* Input records:
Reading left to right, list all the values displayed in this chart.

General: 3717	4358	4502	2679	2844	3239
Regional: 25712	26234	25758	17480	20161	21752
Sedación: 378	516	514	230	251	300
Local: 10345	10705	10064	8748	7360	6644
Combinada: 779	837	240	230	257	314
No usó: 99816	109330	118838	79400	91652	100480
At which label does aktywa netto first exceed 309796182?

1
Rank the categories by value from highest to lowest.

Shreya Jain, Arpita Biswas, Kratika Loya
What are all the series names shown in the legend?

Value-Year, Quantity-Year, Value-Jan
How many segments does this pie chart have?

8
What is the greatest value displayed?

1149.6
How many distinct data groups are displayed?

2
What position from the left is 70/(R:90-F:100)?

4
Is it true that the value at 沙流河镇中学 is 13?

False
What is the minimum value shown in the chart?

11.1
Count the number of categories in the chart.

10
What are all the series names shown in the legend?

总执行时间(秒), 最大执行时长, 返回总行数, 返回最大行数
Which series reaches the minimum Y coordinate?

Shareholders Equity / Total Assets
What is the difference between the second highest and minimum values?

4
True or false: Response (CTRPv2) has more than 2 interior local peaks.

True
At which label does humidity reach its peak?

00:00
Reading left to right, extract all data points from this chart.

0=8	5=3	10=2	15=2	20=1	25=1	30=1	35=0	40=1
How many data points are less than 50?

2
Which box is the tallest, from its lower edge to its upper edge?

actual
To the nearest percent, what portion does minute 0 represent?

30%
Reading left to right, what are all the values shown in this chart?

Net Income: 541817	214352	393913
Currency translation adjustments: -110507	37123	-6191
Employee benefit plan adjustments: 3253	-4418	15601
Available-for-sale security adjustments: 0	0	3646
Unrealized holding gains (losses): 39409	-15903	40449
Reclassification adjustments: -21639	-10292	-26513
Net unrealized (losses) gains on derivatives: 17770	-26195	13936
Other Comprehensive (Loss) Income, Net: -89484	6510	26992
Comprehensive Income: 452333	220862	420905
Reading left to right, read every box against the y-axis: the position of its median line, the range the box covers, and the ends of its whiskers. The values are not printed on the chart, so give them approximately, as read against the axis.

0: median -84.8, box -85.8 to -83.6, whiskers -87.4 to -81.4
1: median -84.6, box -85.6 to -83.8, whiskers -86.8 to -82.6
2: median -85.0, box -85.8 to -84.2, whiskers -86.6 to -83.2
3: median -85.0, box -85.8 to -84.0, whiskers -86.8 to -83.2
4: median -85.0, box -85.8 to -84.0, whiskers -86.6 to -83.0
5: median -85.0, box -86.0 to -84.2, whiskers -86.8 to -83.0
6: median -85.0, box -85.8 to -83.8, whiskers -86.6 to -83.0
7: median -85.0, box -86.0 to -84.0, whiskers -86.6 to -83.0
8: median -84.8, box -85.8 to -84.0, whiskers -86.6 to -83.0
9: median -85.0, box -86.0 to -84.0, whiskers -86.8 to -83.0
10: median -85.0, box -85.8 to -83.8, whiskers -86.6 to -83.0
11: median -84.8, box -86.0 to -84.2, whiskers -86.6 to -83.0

* Problem description: Please find each line above that contains the word "than" and copy those lines out in full.

* Exercise answer:
True or false: Response (CTRPv2) has more than 2 interior local peaks.
How many data points are less than 50?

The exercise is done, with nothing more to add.